Из Струковского сада доносилась медь оркестра. Ее перекрывал сильный и красивый голос синагогального кантора.
Раввин Меир Брук, порхая, словно мотылек, объяснял что-то очень важное на пересечении четырех дорог главе местных анархистов Александру Моисеевичу Карасику, на тот момент уже торжественно отлученному от синагоги, но еще не знавшему, что недалек тот час, когда он будет две недели удерживать фронт против частей атамана Дутова.

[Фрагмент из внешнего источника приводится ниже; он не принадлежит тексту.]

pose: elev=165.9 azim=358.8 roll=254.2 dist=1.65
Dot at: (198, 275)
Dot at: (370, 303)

Потому, наверное, и припал анархист Карасик на колено перед кружившим вокруг раввином.
– Нам бы и этого хватило, не то что манны небесной, – тихо молвил сын Агады[13 - Агада – область талмудической литературы, содержащая афоризмы и поучения религиозно-этического характера, исторические предания и легенды.], протягивая Бруку разрезанное напополам пасхальное яйцо, – но вы же знаете, ребе, Он всегда дает больше, чем мы Его просим.
«Он всегда дает больше, чем мы Его просим. Даже если мы его просим во сне».
И вот уже медоточивая самарская красавица Броня, несмотря на осень, шагнула на лед катка в шароварах, держа за руку дядю Натана, что окончательно переполнило терпение городских властей и после чего те решили провести какое-то немыслимое санитарно-гигиеническое мероприятие.
С парохода из огненно-рыжей самарской осени начали палить пушки по мишеням глухой польской зимы.
Комиссар с двойником стали сильно расходиться во мнениях – Ефимыч уверял, что негоже комиссару дремать в разведке, а двойник – что если сейчас он откроет глаза, того, что было, уже не будет. Ефимыч долго искал свою бородку и нашел ее до последнего волоска на младенческом личике братца Иосифа, глядевшего с семейной фотографии стариковским взглядом, полным укора и мольбы.
В миге перед рассветом под комиссаром взбрыкнула и заржала Люська, и он почувствовал, как забирается в высокие кавалерийские сапоги холодная вода.